WHAT YOU NEED TO DO: Would you write out the full listing exactly, without any pictures?

INFORMATION PROVIDED:
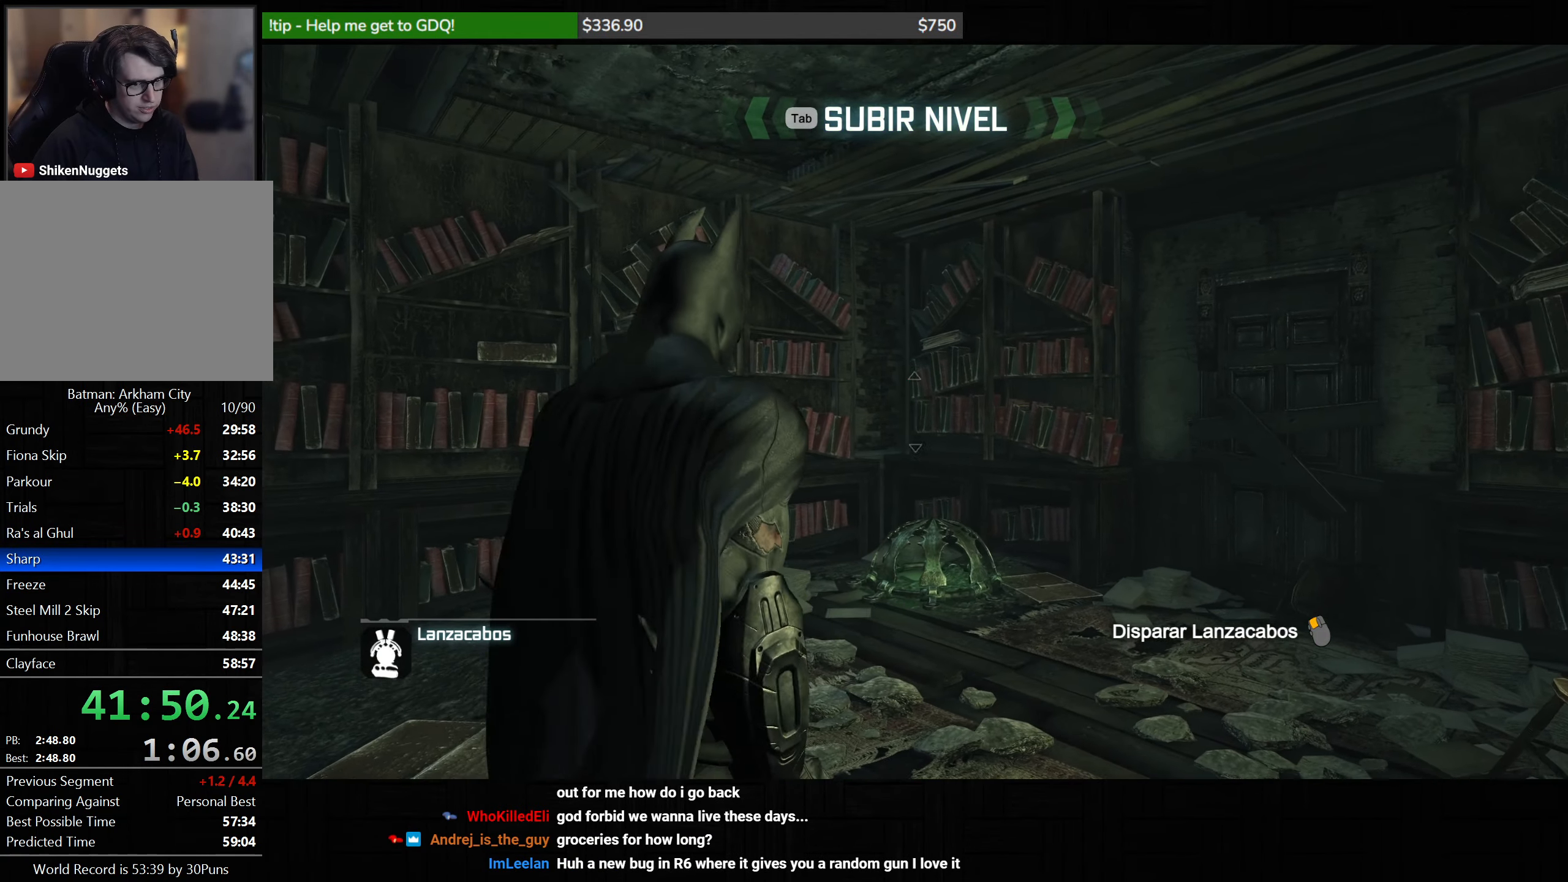
{"keys": [], "mouse": ["right"], "events": [[50, "mouse_left", "down"], [150, "mouse_left", "up"], [167, "w", "down"], [200, "mouse_left", "down"], [283, "w", "up"], [333, "mouse_left", "up"], [367, "mouse_left", "down"], [450, "mouse_left", "up"]]}
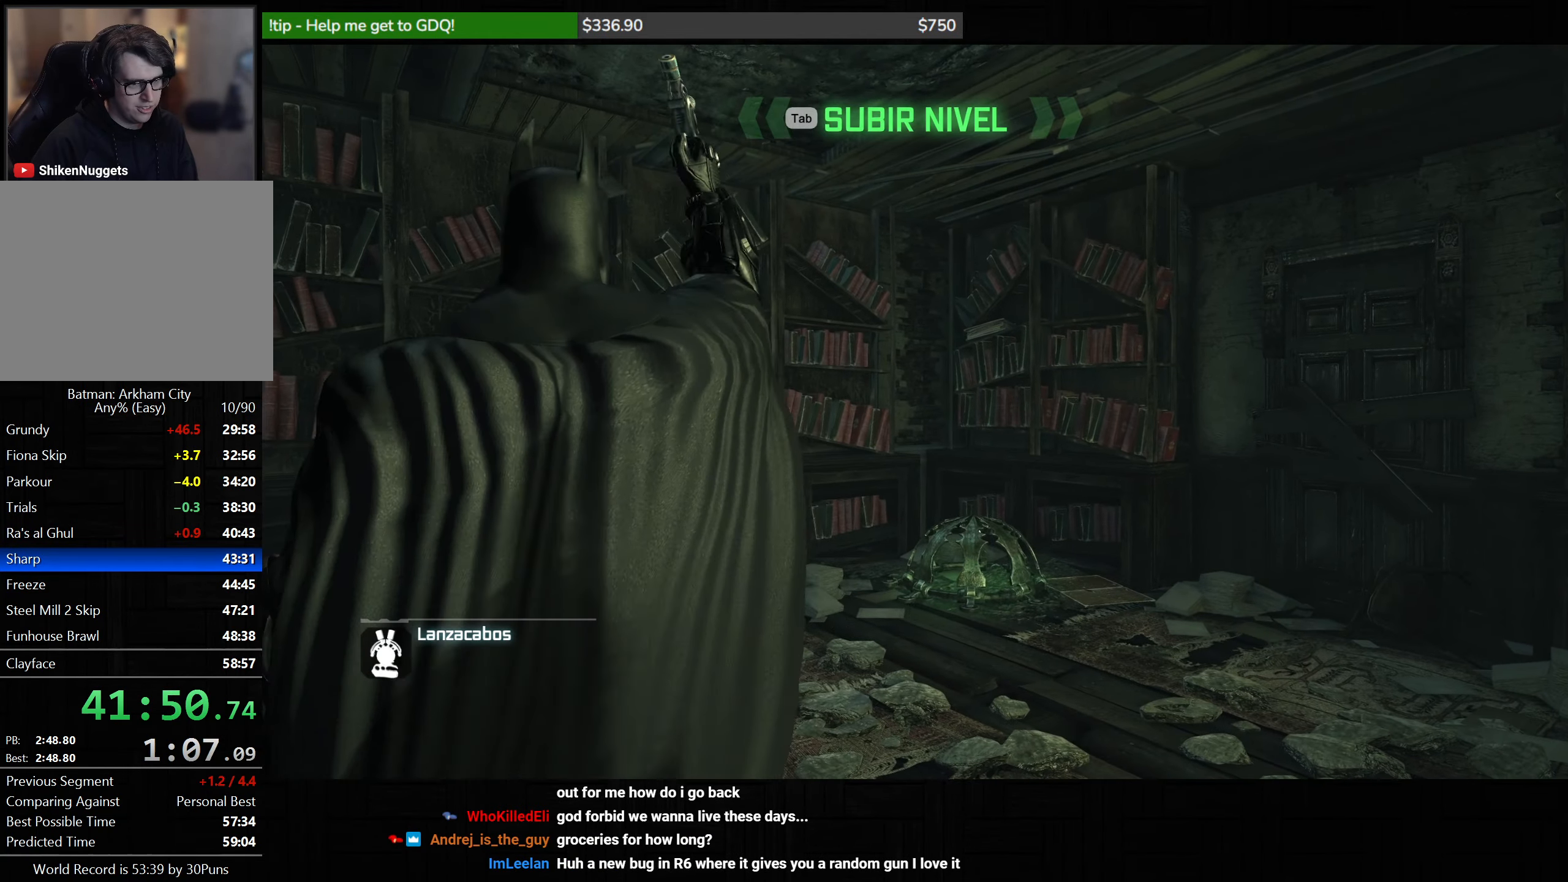
{"keys": ["w"], "mouse": [], "events": [[83, "mouse_right", "up"], [283, "w", "down"]]}
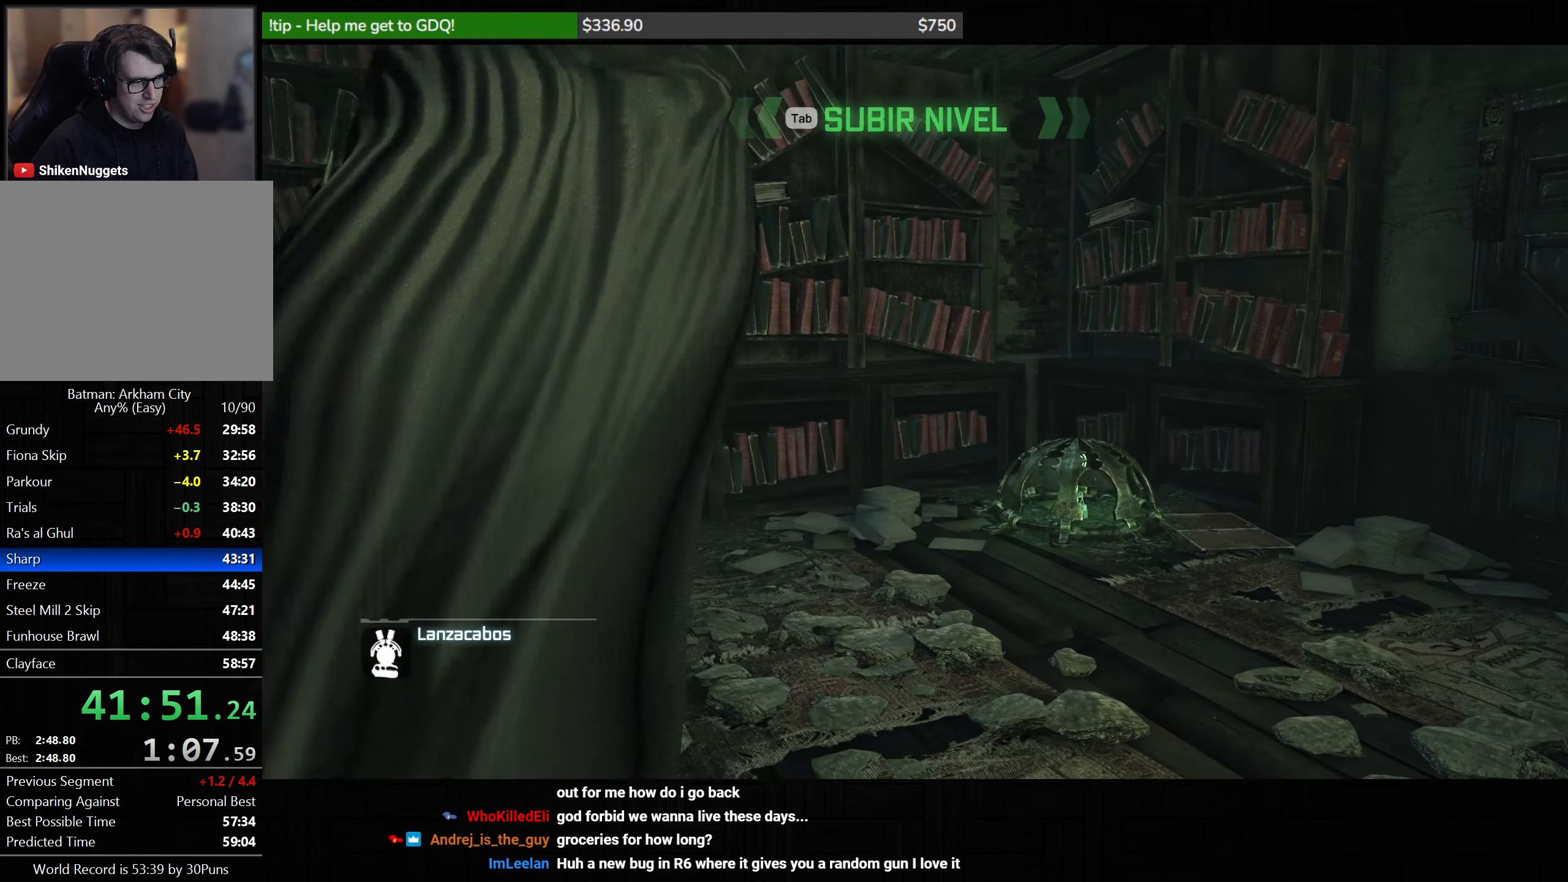
{"keys": ["w"], "mouse": [], "events": []}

REPLY:
{"keys": [], "mouse": ["right"], "events": [[50, "mouse_left", "down"], [150, "mouse_left", "up"], [167, "w", "down"], [200, "mouse_left", "down"], [283, "w", "up"], [333, "mouse_left", "up"], [367, "mouse_left", "down"], [450, "mouse_left", "up"]]}
{"keys": ["w"], "mouse": [], "events": [[83, "mouse_right", "up"], [283, "w", "down"]]}
{"keys": ["w"], "mouse": [], "events": []}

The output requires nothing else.